Open alyfarahat opened 8 years ago

alyfarahat commented 8 years ago

Let's say we have a statically allocated array as in foo()

void foo()
{
   int arr[] = {1, 2, 3, 4};
   printf("%p \n", arr);
   printf("%p \n", &arr);
}

Since arr is known at compile time, there is no need to allocate a pointer type for it to hold its value. The compiler shall substitute the constant value of arr everywhere a reference to arr is made in the code. The above code prints the same value for arr and &arr.

I think the situation is different when the array is dynamically allocated since, int this case, arr is a mutable pointer type.

void bar()
{
   int n = 10;
   int * arr = malloc( n * sizeof(int) );

   printf("%p \n", arr);
   printf("%p \n", &arr);
   free(arr);   
}

which prints two different values, one for arr and the other for &arr. In fact *arr is stored on the heap while the pointer arr itself is on the stack.

I am slightly confused as to why arr and &arr take the same value when arr is statically allocated.

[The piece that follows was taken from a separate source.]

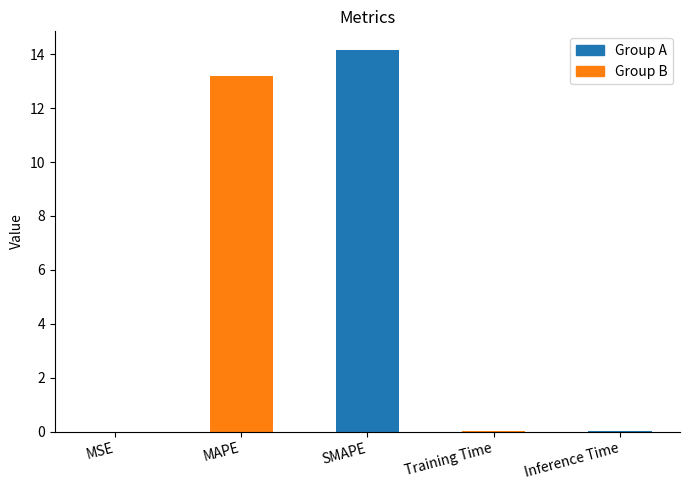

What is the sum of all values?

27.4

mvelegar commented 8 years ago

@alyfarahat The reason why arr and &arr take the same value when arr is statically allocated is because the compiler does not actually assign any memory to &arr (zero memory variable) on the stack, but assigns a relative “reference” to the 1st element of the array (it just knows where the first element of arr is). It prints out the address of the first element of the arr both times when arr is statically allocated. Try this instead:

void main(char* args[]) {
    int arr[] = {1, 2, 3, 4};
    int *arr2 = arr;
    printf("%p\n", arr2);
    printf("%p\n", &arr2);
}

Now you will get two different numbers. Now &arr2 is actually assigned memory on the stack, so you will get two different numbers.